== JOB ==
Nothing but an exact reprint of the records is to be returned.

Collection entries
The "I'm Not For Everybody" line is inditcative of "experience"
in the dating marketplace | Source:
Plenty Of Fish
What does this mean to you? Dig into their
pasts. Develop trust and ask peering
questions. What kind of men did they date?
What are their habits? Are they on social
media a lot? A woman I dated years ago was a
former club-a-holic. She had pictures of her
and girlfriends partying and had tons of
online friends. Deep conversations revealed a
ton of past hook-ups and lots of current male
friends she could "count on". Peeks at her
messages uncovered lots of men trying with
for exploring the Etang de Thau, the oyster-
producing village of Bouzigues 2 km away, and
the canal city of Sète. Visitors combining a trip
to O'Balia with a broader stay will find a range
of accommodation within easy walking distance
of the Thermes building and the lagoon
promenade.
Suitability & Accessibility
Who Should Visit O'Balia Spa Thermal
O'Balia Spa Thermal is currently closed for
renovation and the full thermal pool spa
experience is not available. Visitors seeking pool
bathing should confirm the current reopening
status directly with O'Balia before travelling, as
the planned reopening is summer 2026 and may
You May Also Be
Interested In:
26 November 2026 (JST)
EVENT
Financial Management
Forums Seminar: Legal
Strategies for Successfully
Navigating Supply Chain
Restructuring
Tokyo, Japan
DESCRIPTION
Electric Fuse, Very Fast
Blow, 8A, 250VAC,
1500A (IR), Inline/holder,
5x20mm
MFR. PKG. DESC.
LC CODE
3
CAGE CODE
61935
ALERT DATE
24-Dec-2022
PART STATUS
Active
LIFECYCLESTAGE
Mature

== RESPONSE TO THIS TASK ==
The "I'm Not For Everybody" line is inditcative of "experience"
in the dating marketplace | Source:
Plenty Of Fish
What does this mean to you? Dig into their
pasts. Develop trust and ask peering
questions. What kind of men did they date?
What are their habits? Are they on social
media a lot? A woman I dated years ago was a
former club-a-holic. She had pictures of her
and girlfriends partying and had tons of
online friends. Deep conversations revealed a
ton of past hook-ups and lots of current male
friends she could "count on". Peeks at her
messages uncovered lots of men trying with
for exploring the Etang de Thau, the oyster-
producing village of Bouzigues 2 km away, and
the canal city of Sète. Visitors combining a trip
to O'Balia with a broader stay will find a range
of accommodation within easy walking distance
of the Thermes building and the lagoon
promenade.
Suitability & Accessibility
Who Should Visit O'Balia Spa Thermal
O'Balia Spa Thermal is currently closed for
renovation and the full thermal pool spa
experience is not available. Visitors seeking pool
bathing should confirm the current reopening
status directly with O'Balia before travelling, as
the planned reopening is summer 2026 and may
You May Also Be
Interested In:
26 November 2026 (JST)
EVENT
Financial Management
Forums Seminar: Legal
Strategies for Successfully
Navigating Supply Chain
Restructuring
Tokyo, Japan
DESCRIPTION
Electric Fuse, Very Fast
Blow, 8A, 250VAC,
1500A (IR), Inline/holder,
5x20mm
MFR. PKG. DESC.
LC CODE
3
CAGE CODE
61935
ALERT DATE
24-Dec-2022
PART STATUS
Active
LIFECYCLESTAGE
Mature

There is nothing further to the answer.